Seek out the optimal solution of equation (5) by the gradient descent method and calculate the partial differential of the loss function with reference to the parameters $w_{y}$ , $w_{h}$ , $b_{y}$ , and $b_{h}$ . Unlike the literature¹⁹ directly seeking the second reciprocals of equation (4) over the weights and bias value, the BP method is adopted in this article. Through the above discussion, we know that a coder and a decoder compose two-layer awareness structure, so by the BP algorithm, it will reversely transfer the sensitivity for top-down correcting the parameters.

Assuming $p_{1} = w_{h} x + b_{h}$ , the real output of encoder is $h = f (p_{1}) = sigmoid (p_{1})$ .

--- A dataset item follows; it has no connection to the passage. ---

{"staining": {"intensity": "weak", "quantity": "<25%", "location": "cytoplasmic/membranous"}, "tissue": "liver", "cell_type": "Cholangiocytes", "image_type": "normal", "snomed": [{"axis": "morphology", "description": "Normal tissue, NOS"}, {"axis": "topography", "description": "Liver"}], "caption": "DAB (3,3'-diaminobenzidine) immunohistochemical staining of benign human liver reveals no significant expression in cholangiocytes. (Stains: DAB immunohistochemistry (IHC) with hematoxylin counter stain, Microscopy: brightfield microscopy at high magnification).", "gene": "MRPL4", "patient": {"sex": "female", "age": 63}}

$p_{2} = w_{y} h + b_{y}$ , the sensitivity of the decoding unit is

s^{L} = \frac{\partial c}{\partial p_{2}} = - \frac{1}{m} \sum_{i = 1}^{m} \sum_{k = 1}^{n} (x_{k} - \frac{\exp (p_{2})}{1 + \exp (p_{2})})

(6)

The sensitivity of hidden layer can be obtained from the reconstruction layer

s^{l} = \frac{\partial c}{\partial p_{1}} = {(\frac{\partial p_{2}}{\partial p_{1}})}^{T} \frac{\partial c}{\partial p_{2}} = \frac{1}{m} [\sum_{i = 1}^{m} \sum_{k = 1}^{n} f' (p_{1}) {(W_{y})}^{T} s^{L}]

(7)

In the equation, $x_{k}$ is the real output of the kth input node. Through equation (6), the training of reconstruction layer is not affected by the $f' (x)$ but by the error. So, weight updates fast with large error and slow with little error, which overcomes the problem of too slow weight updating by the variance cost function. To improve the convergence and avoid algorithm shocking under the convergence, the momentum factor $γ$ is introduced to smooth the shock. So, the parameter updating equation turns to

Δ w^{l} (d + 1) = γ Δ w^{l} (d) - (1 - γ) η s^{l} {(y^{l - 1})}^{T}

(8)

Δ b^{l} (d + 1) = γ Δ b^{l} (d) - (1 - γ) η s^{l}

(9)

where $y^{l - 1}$ is the input of the layer network or the output of the previous layer network.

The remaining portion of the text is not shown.